▸ **Aim of the task**
Replace each "express" with "Express" in the data from the line containing "- 中间件有了暂停的能力，async await" through the end, and reproduce those lines with everything else unchanged.

Top of Exercise data

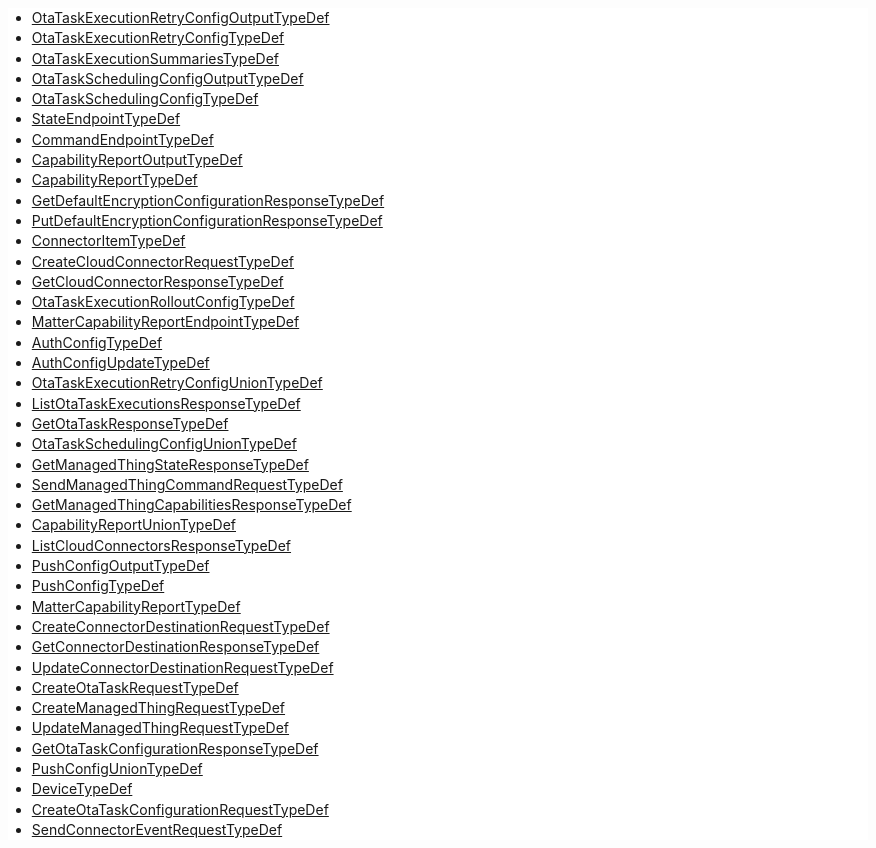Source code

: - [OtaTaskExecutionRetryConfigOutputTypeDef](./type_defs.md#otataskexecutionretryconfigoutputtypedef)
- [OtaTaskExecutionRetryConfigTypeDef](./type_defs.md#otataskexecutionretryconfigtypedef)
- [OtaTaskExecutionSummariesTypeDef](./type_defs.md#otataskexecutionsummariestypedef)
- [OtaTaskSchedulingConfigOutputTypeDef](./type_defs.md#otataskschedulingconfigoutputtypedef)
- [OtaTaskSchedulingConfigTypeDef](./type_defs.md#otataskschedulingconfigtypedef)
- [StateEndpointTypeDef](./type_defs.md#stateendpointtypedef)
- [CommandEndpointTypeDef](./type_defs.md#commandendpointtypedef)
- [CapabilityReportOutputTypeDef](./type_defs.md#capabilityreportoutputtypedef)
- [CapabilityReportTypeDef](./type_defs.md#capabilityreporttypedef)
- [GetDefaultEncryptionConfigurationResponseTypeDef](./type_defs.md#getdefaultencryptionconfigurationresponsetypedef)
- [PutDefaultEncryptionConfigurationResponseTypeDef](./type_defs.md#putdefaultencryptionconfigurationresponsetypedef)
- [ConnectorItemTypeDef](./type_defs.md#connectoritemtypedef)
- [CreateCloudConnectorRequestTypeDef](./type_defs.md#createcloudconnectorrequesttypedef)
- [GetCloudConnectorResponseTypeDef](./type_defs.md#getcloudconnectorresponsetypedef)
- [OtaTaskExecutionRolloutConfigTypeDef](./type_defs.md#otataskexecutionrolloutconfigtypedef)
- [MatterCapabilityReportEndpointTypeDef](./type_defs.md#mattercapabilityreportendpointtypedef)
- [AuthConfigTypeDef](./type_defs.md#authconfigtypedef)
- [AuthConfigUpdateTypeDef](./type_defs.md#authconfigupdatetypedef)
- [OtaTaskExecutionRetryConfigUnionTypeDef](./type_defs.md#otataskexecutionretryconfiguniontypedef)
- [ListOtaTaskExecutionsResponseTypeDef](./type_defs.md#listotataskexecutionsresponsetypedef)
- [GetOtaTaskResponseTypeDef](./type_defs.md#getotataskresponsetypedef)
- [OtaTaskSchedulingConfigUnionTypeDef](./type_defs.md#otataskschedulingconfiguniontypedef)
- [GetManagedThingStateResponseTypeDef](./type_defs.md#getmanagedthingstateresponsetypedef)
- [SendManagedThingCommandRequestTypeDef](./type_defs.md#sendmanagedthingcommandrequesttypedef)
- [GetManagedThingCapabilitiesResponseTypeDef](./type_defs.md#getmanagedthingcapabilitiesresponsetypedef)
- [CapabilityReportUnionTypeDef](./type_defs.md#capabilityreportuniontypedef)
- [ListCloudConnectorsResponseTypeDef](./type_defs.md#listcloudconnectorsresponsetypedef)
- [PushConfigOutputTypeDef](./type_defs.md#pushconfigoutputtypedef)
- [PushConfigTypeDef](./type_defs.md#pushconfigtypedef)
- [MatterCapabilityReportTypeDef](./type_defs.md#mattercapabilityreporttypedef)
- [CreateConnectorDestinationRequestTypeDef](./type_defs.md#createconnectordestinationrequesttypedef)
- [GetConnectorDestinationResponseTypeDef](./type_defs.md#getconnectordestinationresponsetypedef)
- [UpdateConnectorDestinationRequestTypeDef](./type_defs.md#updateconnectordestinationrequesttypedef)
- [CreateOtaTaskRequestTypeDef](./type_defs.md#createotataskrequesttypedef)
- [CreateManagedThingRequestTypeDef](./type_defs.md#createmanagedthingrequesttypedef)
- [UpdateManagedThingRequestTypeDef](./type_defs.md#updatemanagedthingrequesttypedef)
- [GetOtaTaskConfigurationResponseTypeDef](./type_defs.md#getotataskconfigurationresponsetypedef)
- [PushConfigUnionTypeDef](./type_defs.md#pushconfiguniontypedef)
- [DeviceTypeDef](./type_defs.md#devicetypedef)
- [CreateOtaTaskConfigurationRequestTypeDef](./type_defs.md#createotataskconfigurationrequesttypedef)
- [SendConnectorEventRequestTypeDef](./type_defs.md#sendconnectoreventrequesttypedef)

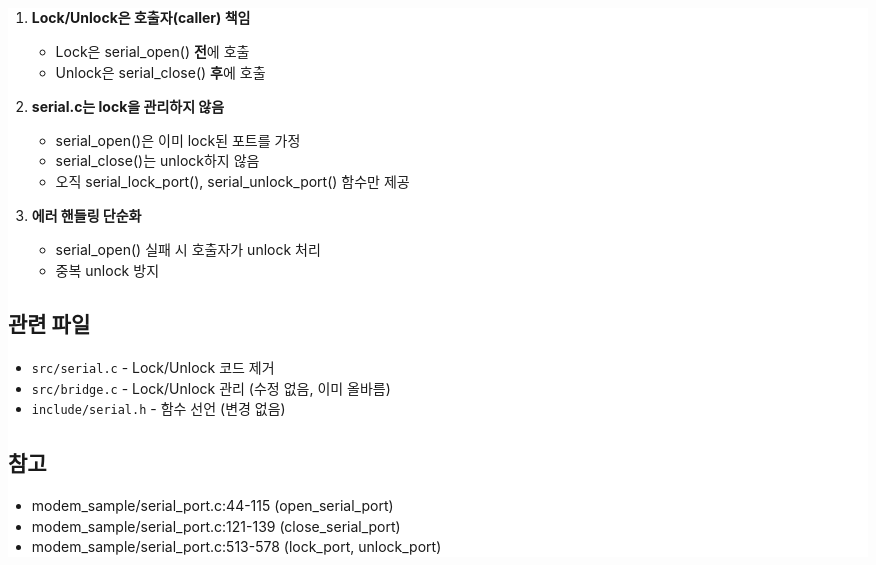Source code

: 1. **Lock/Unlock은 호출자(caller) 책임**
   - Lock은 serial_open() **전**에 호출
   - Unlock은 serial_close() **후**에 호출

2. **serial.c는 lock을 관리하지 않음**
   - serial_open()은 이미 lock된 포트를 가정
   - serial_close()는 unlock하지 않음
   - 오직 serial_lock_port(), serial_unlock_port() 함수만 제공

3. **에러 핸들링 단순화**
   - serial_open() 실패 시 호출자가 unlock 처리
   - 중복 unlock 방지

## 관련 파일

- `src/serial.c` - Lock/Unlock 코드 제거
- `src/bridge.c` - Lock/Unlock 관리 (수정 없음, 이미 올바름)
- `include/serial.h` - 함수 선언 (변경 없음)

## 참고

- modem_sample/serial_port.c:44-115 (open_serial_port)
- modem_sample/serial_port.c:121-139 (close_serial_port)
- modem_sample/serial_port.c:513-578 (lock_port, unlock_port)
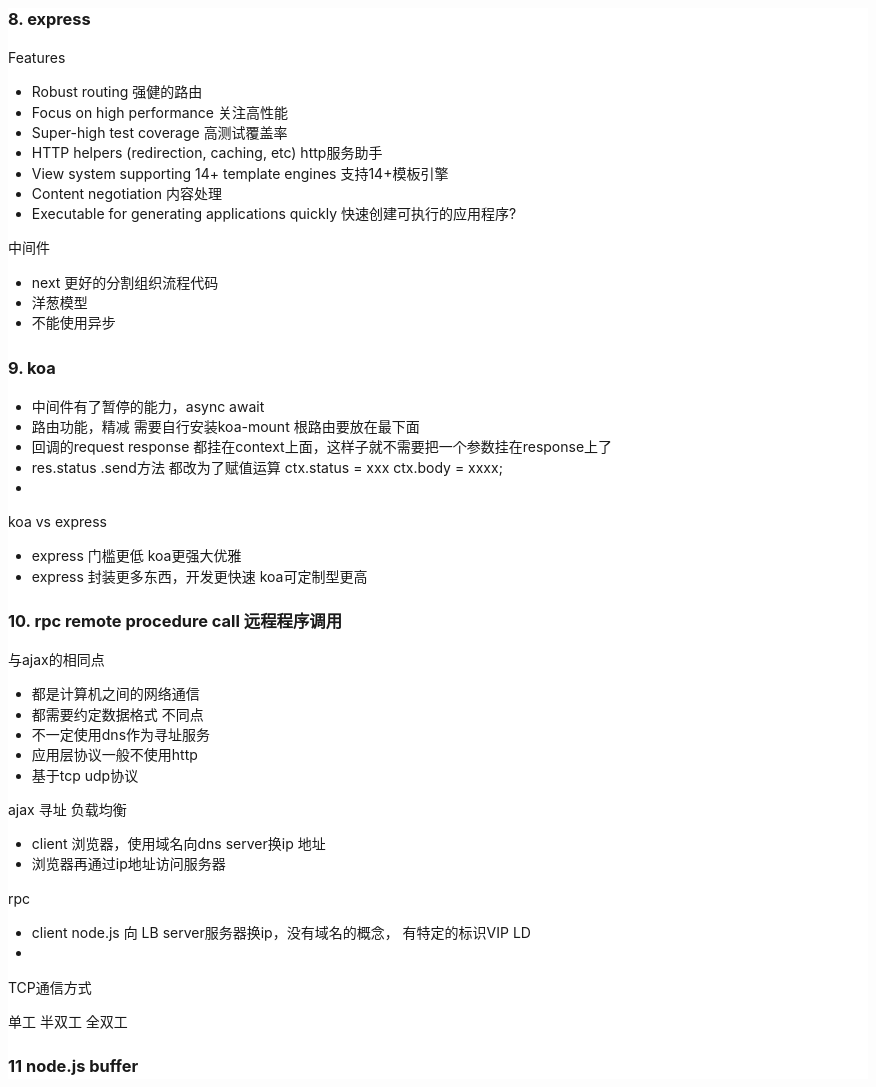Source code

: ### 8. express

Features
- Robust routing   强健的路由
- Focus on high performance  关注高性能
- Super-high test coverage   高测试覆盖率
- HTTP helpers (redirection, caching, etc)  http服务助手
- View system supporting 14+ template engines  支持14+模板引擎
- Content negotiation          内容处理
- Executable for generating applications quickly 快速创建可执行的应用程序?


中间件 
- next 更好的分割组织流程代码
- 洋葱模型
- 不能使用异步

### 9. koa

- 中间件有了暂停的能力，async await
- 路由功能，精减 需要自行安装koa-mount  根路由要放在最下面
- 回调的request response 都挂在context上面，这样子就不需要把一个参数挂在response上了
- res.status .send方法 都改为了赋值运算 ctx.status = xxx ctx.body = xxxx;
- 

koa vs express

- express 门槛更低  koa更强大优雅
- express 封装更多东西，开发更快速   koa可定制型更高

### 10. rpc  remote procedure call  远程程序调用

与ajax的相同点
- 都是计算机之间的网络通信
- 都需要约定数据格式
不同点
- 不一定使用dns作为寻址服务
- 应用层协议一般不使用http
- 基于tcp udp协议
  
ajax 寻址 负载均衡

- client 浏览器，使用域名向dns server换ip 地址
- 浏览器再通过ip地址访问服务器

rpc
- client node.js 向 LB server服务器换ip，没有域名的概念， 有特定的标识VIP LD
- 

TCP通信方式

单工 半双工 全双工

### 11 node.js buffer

Bottom of Exercise data

▸ **Response box**
- 中间件有了暂停的能力，async await
- 路由功能，精减 需要自行安装koa-mount  根路由要放在最下面
- 回调的request response 都挂在context上面，这样子就不需要把一个参数挂在response上了
- res.status .send方法 都改为了赋值运算 ctx.status = xxx ctx.body = xxxx;
- 

koa vs Express

- Express 门槛更低  koa更强大优雅
- Express 封装更多东西，开发更快速   koa可定制型更高

### 10. rpc  remote procedure call  远程程序调用

与ajax的相同点
- 都是计算机之间的网络通信
- 都需要约定数据格式
不同点
- 不一定使用dns作为寻址服务
- 应用层协议一般不使用http
- 基于tcp udp协议
  
ajax 寻址 负载均衡

- client 浏览器，使用域名向dns server换ip 地址
- 浏览器再通过ip地址访问服务器

rpc
- client node.js 向 LB server服务器换ip，没有域名的概念， 有特定的标识VIP LD
- 

TCP通信方式

单工 半双工 全双工

### 11 node.js buffer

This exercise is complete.